When we look at the corresponding data for the clonal founders, we see a more ambiguous pattern (Figure 4B). The relative fitness levels of the clones are more similar; four clones (two Ara⁺ and Ara^–) are virtually identical to one another and slightly higher than two others (both Ara^–). An ANOVA confirms that there is significant variation in fitness among the clone founders (p = 0.0004, Supplementary Table 2, bottom), while Tukey’s test finds no significant difference in fitness among the several most fit founder clones.

Based on the ANOVAs, we estimated the among-founder variance components, V_A, for fitness in these two treatments (Sokal and Rohlf, 1995). That founding variation is what would fuel the earliest response to selection in the evolution experiment before new mutations have had enough time to become relevant. As expected, the estimated variance in fitness among the whole-population founders (V_A = 0.0052) is much greater than among the clonal founders (V_A = 0.0009).

We also performed an additional set of competition assays to estimate the fitness of the founders of our evolution experiment relative to a different pair of common competitors. In this case, the six founders of whole populations and clones competed against the marked ancestors of the LTEE (Supplementary Figure 3). The founders generally had higher fitness relative to the LTEE ancestors than relative to the common competitors used in our other assays. Therefore, we used a 1:4 starting ratio of the founders relative to the LTEE ancestors, instead of the 1:1 starting ratio used in the other competitions (Materials and methods). Otherwise, the assay conditions and calculations of relative fitness as the ratio of realized growth rates were the same. We also arranged and analyzed these data as before.

These additional data also support one of our two expectations based on the marker trajectories, namely, that one Ara⁺ founder had higher fitness than any of the Ara^– founders. In this case, we see that Ara+5 has the highest mean fitness among both the whole population (Supplementary Figure 3A) and clonal (Supplementary Figure 3B) founders. The results of the Tukey tests confirm that Ara+5 had significantly higher fitness than all other whole-population founders and higher fitness than all but one clonal founder.
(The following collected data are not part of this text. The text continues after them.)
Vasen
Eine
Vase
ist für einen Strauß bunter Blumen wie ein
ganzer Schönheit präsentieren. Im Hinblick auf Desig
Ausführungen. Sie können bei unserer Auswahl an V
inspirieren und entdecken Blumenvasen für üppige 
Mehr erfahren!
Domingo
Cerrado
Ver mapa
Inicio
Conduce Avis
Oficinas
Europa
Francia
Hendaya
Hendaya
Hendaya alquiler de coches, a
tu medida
The ANOVAs indicate significant variation in fitness among both the whole-population (Supplementary Table 3, top) and clonal (Supplementary Table 3, bottom) founders. However, the variation in fitness is not greater among the whole-population founders than among the clonal founders. The estimated among-founder variance component for fitness for the whole-population founders (V_A = 0.0274) is essentially identical to the variance among the clonal founders (V_A = 0.0269).
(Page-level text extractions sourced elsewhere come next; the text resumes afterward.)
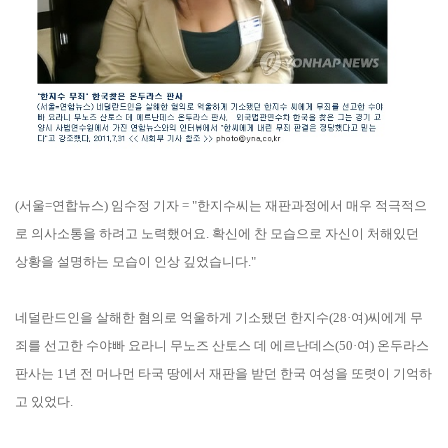
(서울=연합뉴스) 임수정 기자 = "한지수씨는 재판과정에서 매우 적극적으
로 의사소통을 하려고 노력했어요. 확신에 찬 모습으로 자신이 처해있던
상황을 설명하는 모습이 인상 깊었습니다."
네덜란드인을 살해한 혐의로 억울하게 기소됐던 한지수(28·여)씨에게 무
죄를 선고한 수야빠 요라니 무노즈 산토스 데 에르난데스(50·여) 온두라스
판사는 1년 전 머나먼 타국 땅에서 재판을 받던 한국 여성을 또렷이 기억하
고 있었다.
Across the four sets of competitions (founder clones and whole populations, against two pairs of common competitors), we find that the founders derived from LTEE population Ara+5 had the highest fitness in three of these sets (Figure 4A and Supplementary Figures 3A,B), while they were tied for the highest fitness in one set (Figure 4B). These results clearly imply that the early trends toward the Ara⁺ state in the marker-ratio trajectories in the MC (Figure 3, top) and especially the MP (Figure 3, bottom) treatments were caused by the initial fitness advantage that the Ara+5 founders had in the new DS150 environment. By contrast, the subsequent reversals in most trajectories are presumably associated with new mutations that arose during our evolution experiment. In theory, very gradual and uniform reversals could occur even without new mutations if the single most fit founder had a different marker state than the marker state with the higher average fitness across its constituent lineages. However, this hypothetical scenario is clearly not the case for the MP treatment, nor can it explain the variation in the time and strength of the reversals in the MP and MC treatments, as shown in Figure 3. A deeper understanding of the reversals will require future genomic analyses, as we explain in the Discussion section.